**** Passage to read ****

How to measure your dog
Different brands have different ways of how to measure a dog and assess the fit of a harness. Below, we explain how we do it. Other providers may do it differently.
Today, all kinds of different dogs are used in dog sports. To manufacture a perfectly fitting harness – no matter if one-size-fits-all or made-to-measure – is an exciting task for us.
The measures in the size tables for the harnesses serve as a first orientation. We recommend the following procedure if you’re not sure about your dog’s harness size:
Four steps to the perfectly fitting harness:
As a start, measure your dog according to our guide below. We need the following three sizes (see image above):
Neck size: Measure the size in the middle of the neck “lying flat” (without air between the fur and the measuring tab, but without choking the throat). Dogs with a very strong neck should be measured a little bit below the middle of the neck. It has proven useful to hold the measure tape in the middle of the neck and go down 1-2 cm at the front of the larynx, depending on the size of the dog.
Chest size: Measured around the lowest point of the rib cage and in a vertical line upwards, also “lying flat”.
Length: Feel the withers (highest point of the shoulder), then move the measuring tape about 1-2 cm towards the head (depending on the size of the dog). Measure from there to the point where the back spine turns into the tail spine. This point can usually be felt very well.
It is also helpful to inform us about the age and the breed of your dog.
It is not easy to measure a dog correctly. The following errors may occur:
- Neck measured too far up: Neck too narrow/harness may not go over the head.
- Neck measured too low: Neck too wide.
- “Additions” due to thick/dense fur: Harness usually too big around neck and chest.
- Dog is slouching/is humping its back: Harness usually too short.
Compare your measurements with those in the size table and choose the size (or sizes – there can be two or even three) where the neck fits as closely as possible. The neck size is the most important measurement. It may be that the neck circumference (measured) does not match the chest circumference and the length at all. Order this size (or these sizes) anyway.
We will then send you the according harness (or harnesses) and you can try them on. Take several pictures of your dog in the harness and send them to us by email.

****

_Required tasks_:
[A] From the dog-measuring guide, quote the part that opens with the words containing "It is not easy" and closes with "over the head.".
[B] According to the dog-measuring guide, which measurement is the most important?
[C] Say whether each statement agrees with the dog-measuring guide. Answer yes or no, and quote the words from the guide that decide it.
(i) A dog with a very strong neck should be measured a little below the middle of the neck.
(ii) Thick or dense fur usually makes the harness too small around the neck and chest.
(iii) If the dog is slouching while being measured, the harness usually turns out too long.

**** Given entries ****

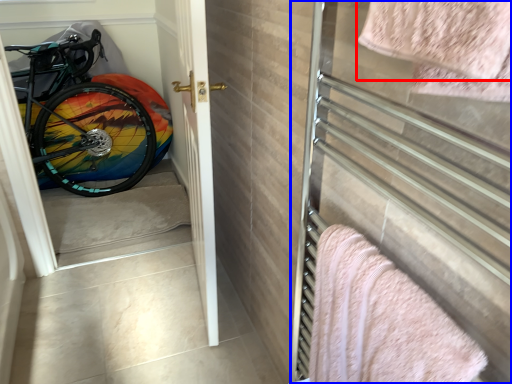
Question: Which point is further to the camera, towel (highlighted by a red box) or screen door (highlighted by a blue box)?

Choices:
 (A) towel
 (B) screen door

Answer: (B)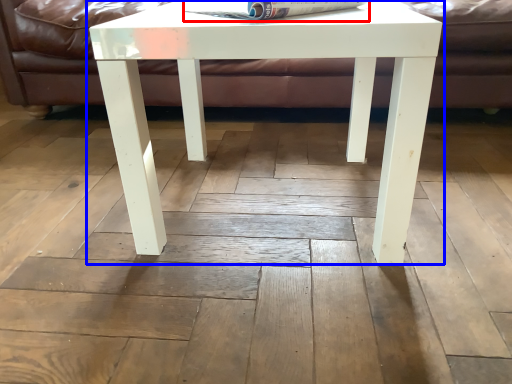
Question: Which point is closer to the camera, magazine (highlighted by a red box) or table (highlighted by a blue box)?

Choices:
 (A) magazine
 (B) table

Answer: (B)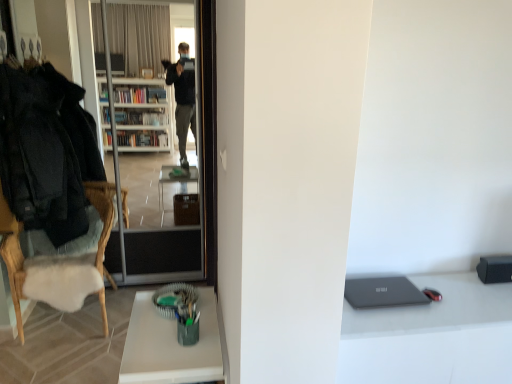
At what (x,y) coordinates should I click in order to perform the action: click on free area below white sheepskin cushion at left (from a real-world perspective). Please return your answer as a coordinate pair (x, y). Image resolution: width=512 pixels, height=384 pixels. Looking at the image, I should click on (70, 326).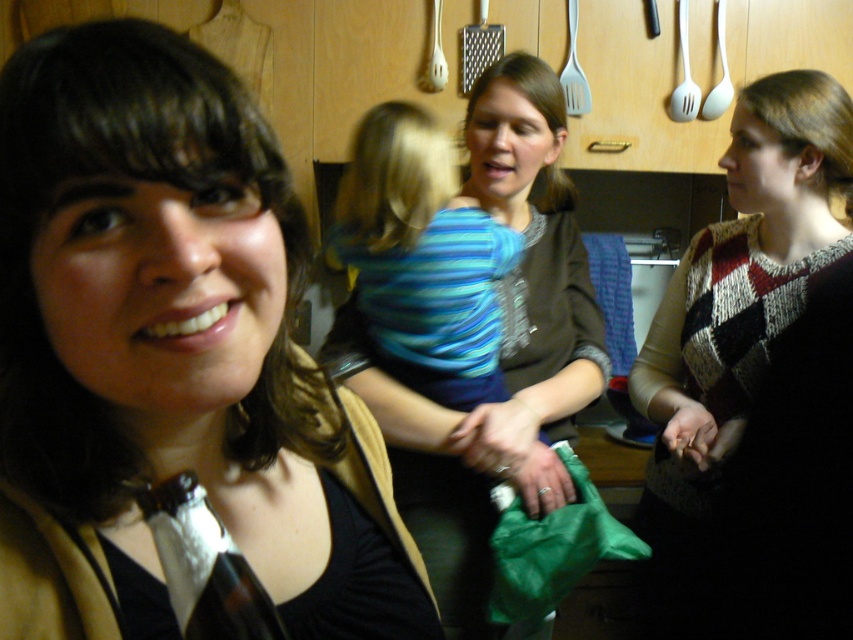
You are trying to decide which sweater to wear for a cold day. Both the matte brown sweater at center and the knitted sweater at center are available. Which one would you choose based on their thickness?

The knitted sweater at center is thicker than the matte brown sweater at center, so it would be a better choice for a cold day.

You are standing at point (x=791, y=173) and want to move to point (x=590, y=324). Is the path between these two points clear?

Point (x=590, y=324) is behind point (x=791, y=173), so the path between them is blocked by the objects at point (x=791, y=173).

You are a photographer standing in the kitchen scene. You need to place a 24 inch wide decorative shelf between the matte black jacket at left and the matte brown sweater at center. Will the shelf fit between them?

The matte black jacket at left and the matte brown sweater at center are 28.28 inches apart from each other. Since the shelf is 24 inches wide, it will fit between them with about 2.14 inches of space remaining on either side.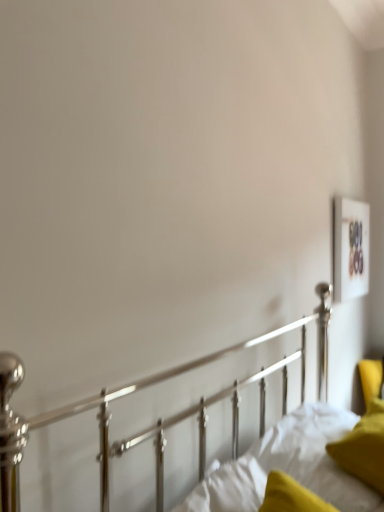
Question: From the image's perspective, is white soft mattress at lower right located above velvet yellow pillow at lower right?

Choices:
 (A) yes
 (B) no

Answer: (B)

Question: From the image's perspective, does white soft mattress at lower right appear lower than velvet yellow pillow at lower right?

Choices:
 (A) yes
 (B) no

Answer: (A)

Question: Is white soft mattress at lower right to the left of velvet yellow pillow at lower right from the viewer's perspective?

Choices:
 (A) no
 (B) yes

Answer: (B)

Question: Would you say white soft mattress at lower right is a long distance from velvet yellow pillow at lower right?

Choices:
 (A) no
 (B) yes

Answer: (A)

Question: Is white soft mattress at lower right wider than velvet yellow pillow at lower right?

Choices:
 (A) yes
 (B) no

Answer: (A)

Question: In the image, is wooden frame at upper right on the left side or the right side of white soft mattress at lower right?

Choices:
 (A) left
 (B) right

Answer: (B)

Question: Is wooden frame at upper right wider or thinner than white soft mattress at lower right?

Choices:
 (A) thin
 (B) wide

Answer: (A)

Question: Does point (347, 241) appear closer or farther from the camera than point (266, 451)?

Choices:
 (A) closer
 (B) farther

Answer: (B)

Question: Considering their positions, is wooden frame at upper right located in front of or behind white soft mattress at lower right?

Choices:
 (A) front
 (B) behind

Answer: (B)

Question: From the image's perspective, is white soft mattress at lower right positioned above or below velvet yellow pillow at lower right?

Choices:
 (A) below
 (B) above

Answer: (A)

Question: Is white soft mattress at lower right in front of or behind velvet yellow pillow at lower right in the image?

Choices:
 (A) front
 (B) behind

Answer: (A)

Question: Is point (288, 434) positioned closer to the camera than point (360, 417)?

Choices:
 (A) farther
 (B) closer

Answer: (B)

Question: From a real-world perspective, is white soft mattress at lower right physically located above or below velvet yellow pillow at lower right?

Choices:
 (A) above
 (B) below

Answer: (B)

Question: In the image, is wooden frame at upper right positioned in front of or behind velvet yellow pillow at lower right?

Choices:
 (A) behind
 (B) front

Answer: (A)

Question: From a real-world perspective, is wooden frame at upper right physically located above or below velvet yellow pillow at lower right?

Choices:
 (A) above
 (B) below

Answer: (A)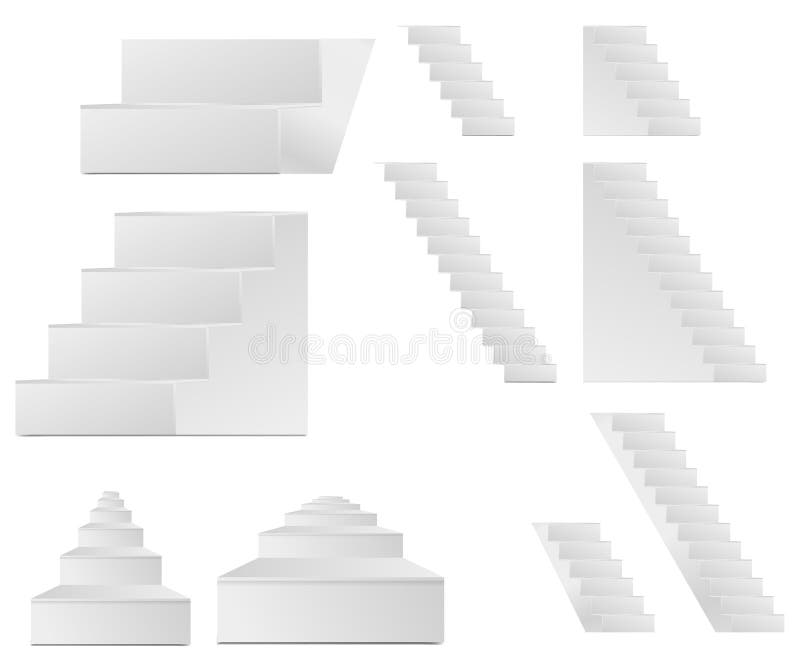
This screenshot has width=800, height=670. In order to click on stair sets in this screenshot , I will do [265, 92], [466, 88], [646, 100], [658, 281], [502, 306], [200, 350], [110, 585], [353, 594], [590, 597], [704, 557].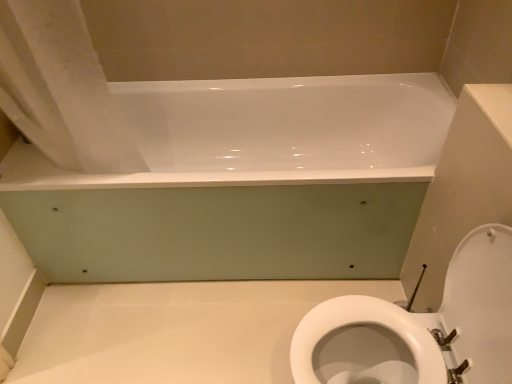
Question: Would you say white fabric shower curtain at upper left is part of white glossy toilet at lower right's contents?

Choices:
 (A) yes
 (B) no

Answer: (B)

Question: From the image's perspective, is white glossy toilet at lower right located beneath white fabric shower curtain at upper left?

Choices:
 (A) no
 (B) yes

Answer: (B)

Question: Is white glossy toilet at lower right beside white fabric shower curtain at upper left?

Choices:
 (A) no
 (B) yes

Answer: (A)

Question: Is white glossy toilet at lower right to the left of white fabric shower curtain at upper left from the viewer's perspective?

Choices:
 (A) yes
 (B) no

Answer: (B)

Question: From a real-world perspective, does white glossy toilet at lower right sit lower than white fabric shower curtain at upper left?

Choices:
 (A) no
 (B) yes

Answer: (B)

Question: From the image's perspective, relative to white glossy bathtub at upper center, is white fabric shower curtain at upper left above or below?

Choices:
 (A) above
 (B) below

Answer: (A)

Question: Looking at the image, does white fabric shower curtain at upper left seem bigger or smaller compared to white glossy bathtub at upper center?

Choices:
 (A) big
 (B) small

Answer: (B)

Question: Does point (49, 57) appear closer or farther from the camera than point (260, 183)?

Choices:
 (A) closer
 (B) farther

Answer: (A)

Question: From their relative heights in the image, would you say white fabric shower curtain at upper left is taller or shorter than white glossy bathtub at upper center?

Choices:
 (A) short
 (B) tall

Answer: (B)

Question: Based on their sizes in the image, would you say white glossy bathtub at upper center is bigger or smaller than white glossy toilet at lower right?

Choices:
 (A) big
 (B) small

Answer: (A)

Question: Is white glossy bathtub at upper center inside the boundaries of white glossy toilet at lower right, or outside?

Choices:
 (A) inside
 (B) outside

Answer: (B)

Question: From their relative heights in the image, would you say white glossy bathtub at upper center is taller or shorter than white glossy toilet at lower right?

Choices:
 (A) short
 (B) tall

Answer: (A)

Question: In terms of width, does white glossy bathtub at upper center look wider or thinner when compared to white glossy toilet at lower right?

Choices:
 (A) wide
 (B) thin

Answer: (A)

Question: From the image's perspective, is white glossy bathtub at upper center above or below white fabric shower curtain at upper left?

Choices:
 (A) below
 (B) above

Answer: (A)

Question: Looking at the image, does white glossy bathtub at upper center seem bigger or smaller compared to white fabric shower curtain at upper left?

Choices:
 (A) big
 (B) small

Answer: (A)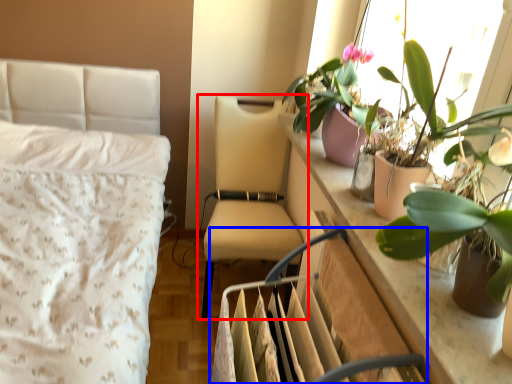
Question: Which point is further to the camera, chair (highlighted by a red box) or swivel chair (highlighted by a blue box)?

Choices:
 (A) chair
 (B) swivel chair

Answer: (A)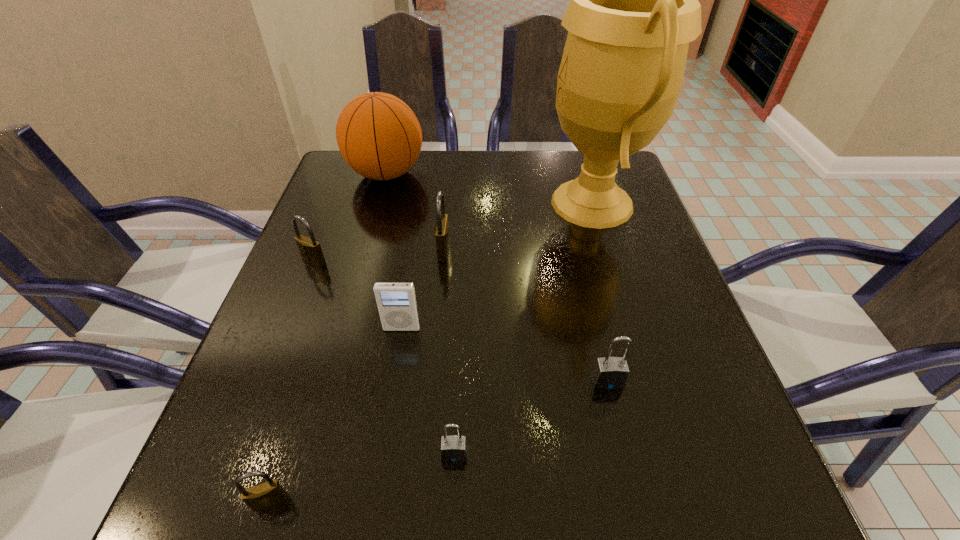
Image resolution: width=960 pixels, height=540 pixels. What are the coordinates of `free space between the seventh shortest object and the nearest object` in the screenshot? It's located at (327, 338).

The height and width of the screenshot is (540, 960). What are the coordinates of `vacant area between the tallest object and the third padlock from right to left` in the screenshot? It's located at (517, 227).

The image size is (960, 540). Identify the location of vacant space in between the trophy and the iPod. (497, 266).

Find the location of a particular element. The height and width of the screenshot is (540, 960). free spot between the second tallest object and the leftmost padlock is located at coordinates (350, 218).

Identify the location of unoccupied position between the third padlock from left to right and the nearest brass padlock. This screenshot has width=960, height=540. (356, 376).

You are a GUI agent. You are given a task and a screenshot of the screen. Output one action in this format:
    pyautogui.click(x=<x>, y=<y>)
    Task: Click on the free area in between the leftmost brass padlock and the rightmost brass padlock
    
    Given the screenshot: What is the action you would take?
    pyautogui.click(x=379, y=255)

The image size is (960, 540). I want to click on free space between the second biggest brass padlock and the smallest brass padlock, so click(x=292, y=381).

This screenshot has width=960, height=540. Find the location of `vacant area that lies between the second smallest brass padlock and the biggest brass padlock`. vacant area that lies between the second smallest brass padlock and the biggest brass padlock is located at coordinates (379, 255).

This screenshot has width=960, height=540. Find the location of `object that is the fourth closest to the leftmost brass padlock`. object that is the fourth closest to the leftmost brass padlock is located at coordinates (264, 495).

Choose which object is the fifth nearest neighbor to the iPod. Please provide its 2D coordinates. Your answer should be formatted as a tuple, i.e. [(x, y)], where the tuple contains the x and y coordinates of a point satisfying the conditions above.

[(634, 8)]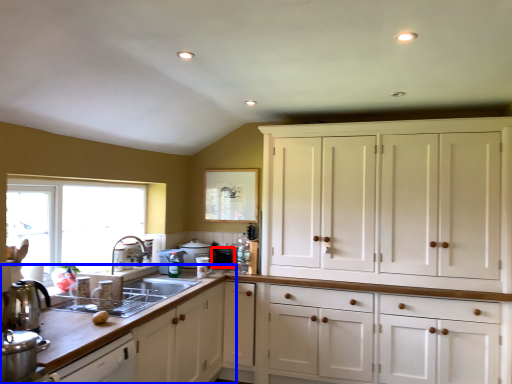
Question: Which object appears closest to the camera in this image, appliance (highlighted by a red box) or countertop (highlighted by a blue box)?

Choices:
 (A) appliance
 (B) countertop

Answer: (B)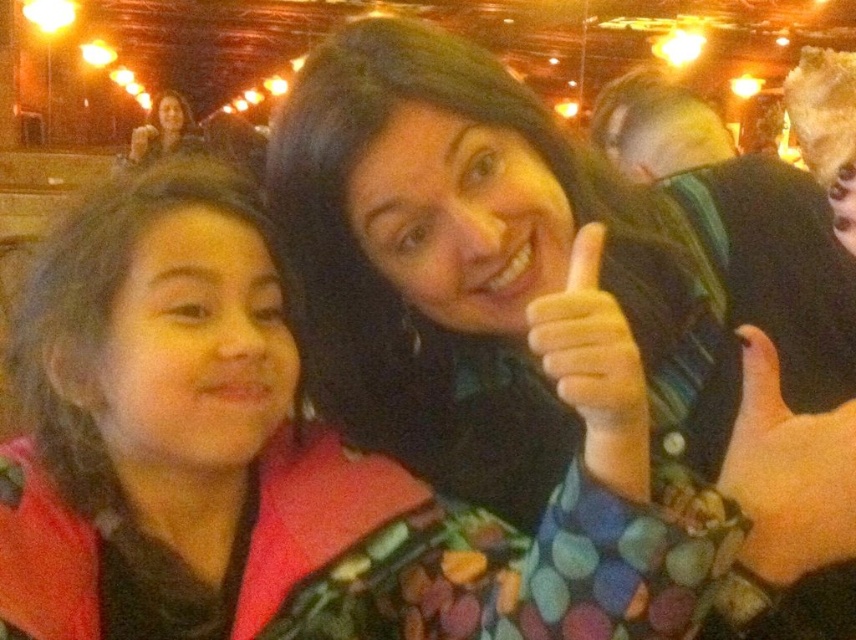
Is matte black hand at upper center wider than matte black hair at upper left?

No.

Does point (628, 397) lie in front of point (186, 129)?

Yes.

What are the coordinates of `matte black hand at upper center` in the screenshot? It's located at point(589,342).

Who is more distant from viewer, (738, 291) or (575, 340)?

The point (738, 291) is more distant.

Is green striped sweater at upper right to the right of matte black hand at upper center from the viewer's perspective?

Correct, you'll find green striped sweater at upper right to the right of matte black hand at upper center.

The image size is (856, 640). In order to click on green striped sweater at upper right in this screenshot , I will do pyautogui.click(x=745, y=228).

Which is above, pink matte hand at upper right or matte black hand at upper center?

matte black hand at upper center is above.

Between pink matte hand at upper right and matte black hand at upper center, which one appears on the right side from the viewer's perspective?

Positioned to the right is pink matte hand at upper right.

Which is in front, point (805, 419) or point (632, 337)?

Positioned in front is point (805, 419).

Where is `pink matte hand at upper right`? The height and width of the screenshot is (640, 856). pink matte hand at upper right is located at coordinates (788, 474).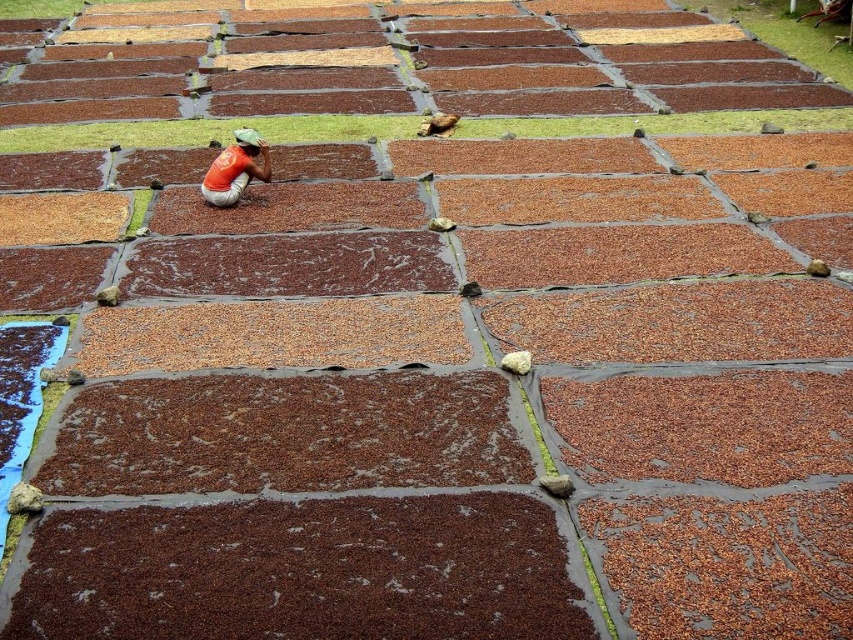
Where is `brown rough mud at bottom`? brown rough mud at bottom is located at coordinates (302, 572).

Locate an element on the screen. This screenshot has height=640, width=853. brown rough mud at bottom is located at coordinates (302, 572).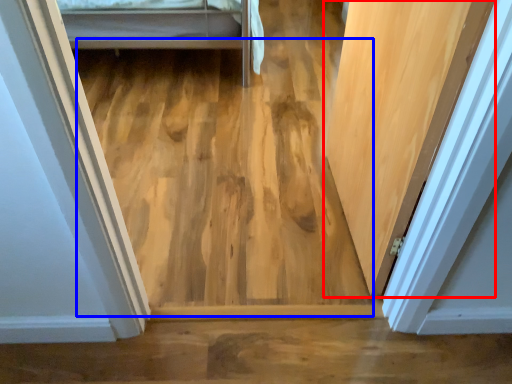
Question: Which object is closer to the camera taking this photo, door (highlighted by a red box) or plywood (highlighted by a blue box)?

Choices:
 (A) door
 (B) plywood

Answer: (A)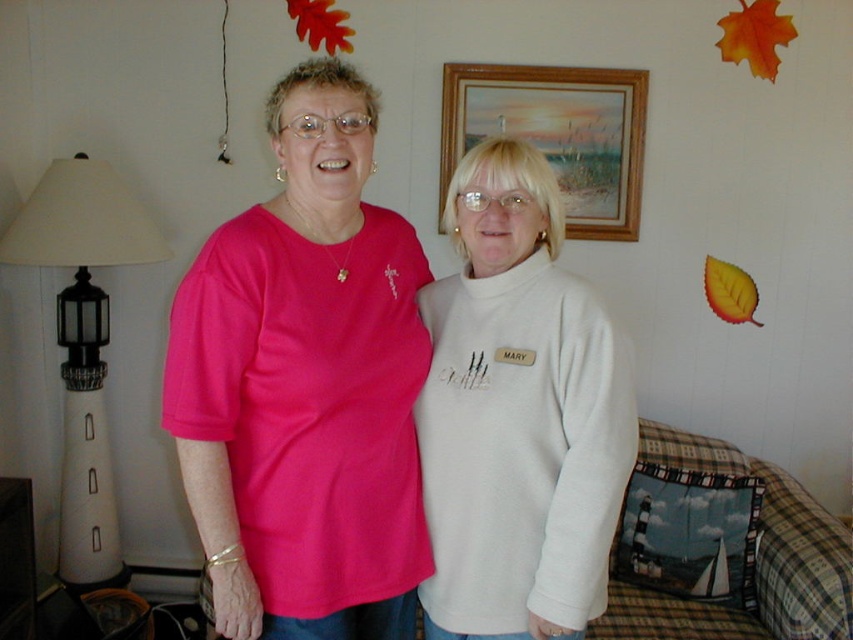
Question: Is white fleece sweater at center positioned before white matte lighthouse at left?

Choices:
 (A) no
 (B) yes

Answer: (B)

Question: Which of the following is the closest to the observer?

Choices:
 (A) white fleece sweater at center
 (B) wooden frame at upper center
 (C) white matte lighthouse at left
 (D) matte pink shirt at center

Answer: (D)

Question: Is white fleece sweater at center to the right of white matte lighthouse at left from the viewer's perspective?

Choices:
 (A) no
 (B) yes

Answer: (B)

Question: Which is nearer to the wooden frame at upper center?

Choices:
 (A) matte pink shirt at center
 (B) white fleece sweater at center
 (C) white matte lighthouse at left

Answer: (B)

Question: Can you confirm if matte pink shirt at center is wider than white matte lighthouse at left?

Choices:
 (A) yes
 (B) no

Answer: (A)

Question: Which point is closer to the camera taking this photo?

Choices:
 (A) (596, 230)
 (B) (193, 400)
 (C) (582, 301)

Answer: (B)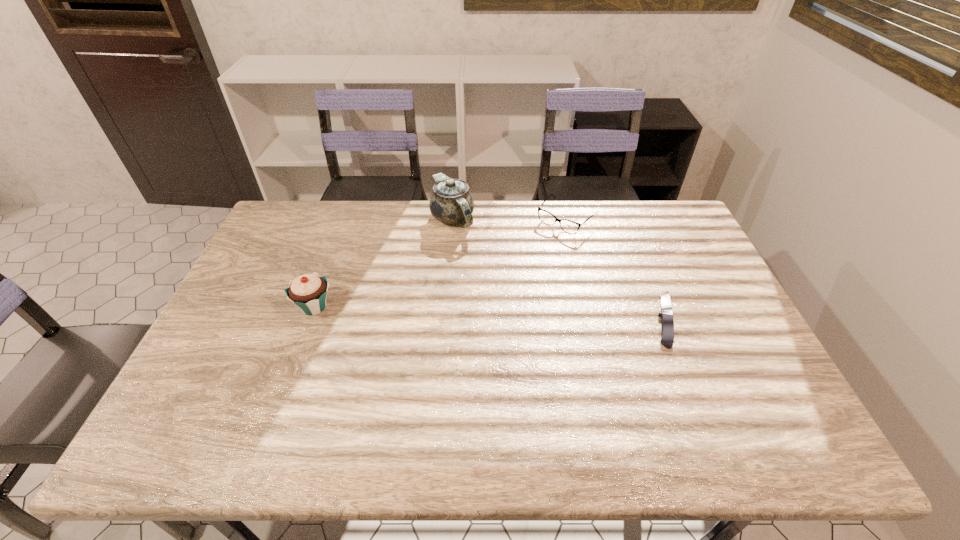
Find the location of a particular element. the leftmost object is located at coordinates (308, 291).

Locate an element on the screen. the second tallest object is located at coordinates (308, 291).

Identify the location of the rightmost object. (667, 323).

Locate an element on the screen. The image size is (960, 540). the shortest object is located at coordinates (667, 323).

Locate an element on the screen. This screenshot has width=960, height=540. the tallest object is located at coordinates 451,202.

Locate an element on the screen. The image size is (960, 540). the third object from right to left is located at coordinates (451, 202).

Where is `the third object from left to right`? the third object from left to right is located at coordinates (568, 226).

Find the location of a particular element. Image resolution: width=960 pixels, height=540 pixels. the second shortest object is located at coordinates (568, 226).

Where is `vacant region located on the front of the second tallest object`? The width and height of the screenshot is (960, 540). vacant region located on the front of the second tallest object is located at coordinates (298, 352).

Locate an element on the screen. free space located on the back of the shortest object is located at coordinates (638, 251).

****

_Written answers_:
[A]
It is not easy to measure a dog correctly. The following errors may occur:
- Neck measured too far up: Neck too narrow/harness may not go over the head.

[B] The neck size is the most important measurement.

[C]
(i) Yes: "Dogs with a very strong neck should be measured a little bit below the middle of the neck."
(ii) No: "Harness usually too big around neck and chest."
(iii) No: "Harness usually too short."